- **Texte fourni**
Avec l’interdiction des ventes de véhicules thermiques dans l’Union européenne en 2035, le marché de la mobilité électrique est en forte expansion, et, avec lui, les infrastructures de recharge des véhicules électriques (IRVE) se développent rapidement : les investissements cumulés jusqu’en 2030 pourraient être de 50 milliards pour les bornes de recharge privées, et de 30 milliards pour les bornes de recharge en lieu public.
Or, ce sont des systèmes hautement informatisés et connectés, bien plus que les stations-essence traditionnelles. En effet, la digitalisation permet un écosystème intelligent et des gains opérationnels directs. Par exemple, le smart charging permet des économies financières et énergétiques en optimisant les usages d’électricité en fonction des pics de demande sur le réseau électrique. L’expérience du conducteur est également fluidifiée, grâce à la possibilité de localiser et d’interagir avec les bornes depuis son smartphone.
Ces fonctionnalités intelligentes posent des défis particuliers de cybersécurité que nous décrypterons dans cet article. Nous décrirons les stratégies que peuvent mettre en place les Charging Point Operators (CPO – opérateurs de recharge en français), en nous focalisant sur le cas des bornes de recharge en lieu public. En effet, ces dernières sont plus exposées et présentent le cas d’étude le plus complexe, tant d’un point de vue opérationnel que cyber.
Risques cyber sur l’écosystème de la recharge : de quoi parle-t-on ?
Tout d’abord, pourquoi le risque cyber est-il important, et quelle en est la nature ? Pour le comprendre, il nous faut d’abord étudier l’écosystème de la recharge.
L’acteur central de cet écosystème est le CPO, en première ligne des risques cyber. C’est lui qui assure l’opération directe des bornes de recharge, sur le terrain mais surtout à distance. En général, il utilise une solution logicielle de supervision appelée CSMS (Charging Station Management System), hébergée dans le Cloud.

- **Consigne écrite A**
Renvoyez le passage du texte ci-dessus sur la cybersécurité des bornes de recharge compris entre "Ces fonctionnalités intelligentes" et "opérationnel que cyber.", ces deux bornes incluses.

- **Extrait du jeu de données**
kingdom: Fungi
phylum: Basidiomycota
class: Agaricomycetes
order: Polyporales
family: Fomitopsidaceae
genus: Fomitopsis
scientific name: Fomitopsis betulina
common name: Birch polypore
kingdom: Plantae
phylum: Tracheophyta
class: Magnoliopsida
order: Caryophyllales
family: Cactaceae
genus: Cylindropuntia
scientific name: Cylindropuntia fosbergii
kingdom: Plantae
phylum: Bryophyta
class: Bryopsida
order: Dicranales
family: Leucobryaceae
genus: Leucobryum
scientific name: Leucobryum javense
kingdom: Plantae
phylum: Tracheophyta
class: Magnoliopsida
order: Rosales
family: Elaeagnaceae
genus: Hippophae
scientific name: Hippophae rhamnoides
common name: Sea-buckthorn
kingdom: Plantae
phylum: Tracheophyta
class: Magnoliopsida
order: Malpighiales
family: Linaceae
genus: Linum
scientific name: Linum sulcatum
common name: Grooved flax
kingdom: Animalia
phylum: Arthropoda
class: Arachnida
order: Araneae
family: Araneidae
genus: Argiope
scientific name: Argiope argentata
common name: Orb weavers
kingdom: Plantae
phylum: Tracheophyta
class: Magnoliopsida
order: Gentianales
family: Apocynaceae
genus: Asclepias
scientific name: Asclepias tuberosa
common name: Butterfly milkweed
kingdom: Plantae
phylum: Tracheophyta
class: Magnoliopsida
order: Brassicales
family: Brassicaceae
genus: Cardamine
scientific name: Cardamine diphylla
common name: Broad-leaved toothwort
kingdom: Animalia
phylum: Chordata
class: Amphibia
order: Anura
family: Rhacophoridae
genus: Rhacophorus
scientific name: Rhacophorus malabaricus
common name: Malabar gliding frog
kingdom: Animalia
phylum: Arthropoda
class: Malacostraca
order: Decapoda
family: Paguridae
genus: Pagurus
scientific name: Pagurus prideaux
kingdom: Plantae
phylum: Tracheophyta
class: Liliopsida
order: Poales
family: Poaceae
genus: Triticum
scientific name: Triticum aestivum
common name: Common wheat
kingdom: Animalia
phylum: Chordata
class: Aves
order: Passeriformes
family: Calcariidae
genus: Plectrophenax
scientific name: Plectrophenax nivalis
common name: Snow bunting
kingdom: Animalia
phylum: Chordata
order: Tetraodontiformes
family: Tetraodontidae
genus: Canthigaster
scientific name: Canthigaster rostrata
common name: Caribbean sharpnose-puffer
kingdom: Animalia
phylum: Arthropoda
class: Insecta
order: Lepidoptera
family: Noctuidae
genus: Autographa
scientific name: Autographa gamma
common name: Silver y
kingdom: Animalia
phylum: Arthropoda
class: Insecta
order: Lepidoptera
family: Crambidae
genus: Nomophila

- **Consigne écrite B**
Recopiez à l'identique les lignes des entrées ci-dessus, depuis le tout début des entrées jusqu'à la ligne contenant "family: Elaeagnaceae", celle-ci incluse.

- **Réponse complète A**
Ces fonctionnalités intelligentes posent des défis particuliers de cybersécurité que nous décrypterons dans cet article. Nous décrirons les stratégies que peuvent mettre en place les Charging Point Operators (CPO – opérateurs de recharge en français), en nous focalisant sur le cas des bornes de recharge en lieu public. En effet, ces dernières sont plus exposées et présentent le cas d’étude le plus complexe, tant d’un point de vue opérationnel que cyber.

- **Réponse complète B**
kingdom: Fungi
phylum: Basidiomycota
class: Agaricomycetes
order: Polyporales
family: Fomitopsidaceae
genus: Fomitopsis
scientific name: Fomitopsis betulina
common name: Birch polypore
kingdom: Plantae
phylum: Tracheophyta
class: Magnoliopsida
order: Caryophyllales
family: Cactaceae
genus: Cylindropuntia
scientific name: Cylindropuntia fosbergii
kingdom: Plantae
phylum: Bryophyta
class: Bryopsida
order: Dicranales
family: Leucobryaceae
genus: Leucobryum
scientific name: Leucobryum javense
kingdom: Plantae
phylum: Tracheophyta
class: Magnoliopsida
order: Rosales
family: Elaeagnaceae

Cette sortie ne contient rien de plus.